I was going through the Andrew Ng's notes for Decision Trees. It has one section explaining the usage of categorical variables using Decision Trees in which I am not able to understand this part

" A caveat to the above is that we must take care to not allow a variable to have too many categories. For a set of categories S, our set of possible questions is the power set P(S), of cardinality 2^|S| . Thus, a large number of categories makes question selection computationally intractable. "

Q1 -> How is the possible set of questions is $2^{|S|}$ ? It should be equal to the non-leaf nodes in the decision tree .

Link to Andrew Ng notes on Decision Tree : http://cs229.stanford.edu/notes/cs229-notes-dt.pdf

Can you please give some clarification on it .

Answer 1

The $2^{|S|}$ number of POSSIBLE questions is defined by the number of different combinations of subsets of $S$ that could be part of the first partitions, then the second and so on until the tree is finished.

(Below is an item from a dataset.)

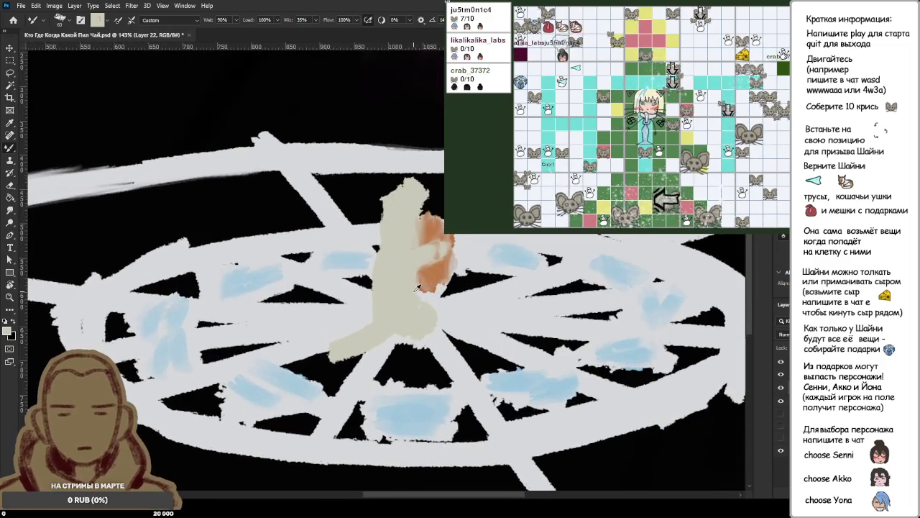
scroll(418, 287, "down", 2)
scroll(417, 287, "down", 1)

That being the worst case.

Imagine that: $loc \in{} N$ is the first separation, so it's divided into Yes/No. Then $loc \in{} S$ is divided into Yes/No.

Then $loc \in{} E$ is the third partition and the answer is the same (Yes/No), you have 8 (2^3) questions asked. There are many combinations of use/no use/which to combine in which step, etc, but ultimately you will be asking the tree to consider all possibilities, which are $2^{card(S)}$.

Answer 2

The author is referring to the number of possible splits of the given node, by the given feature during the building of the tree. The tree can send any subset of the levels to the left, and the remaining levels to the right. (Well, actually the left/right symmetry means the number of options is cut in half, and there's no point in sending the empty set vs. the full set, so the real number of choices is $2^{|S|-1}-1$, but the point remains that categorical variables with many levels are problematic.)

Compare to a continuous or ordinal variable, where the sort of splits we consider are only $x\leq\alpha$ vs. $x>\alpha$, and $\alpha$ need only range over the number of levels $|S|-1$ (again $-1$ to ignore sending nothing vs. everything).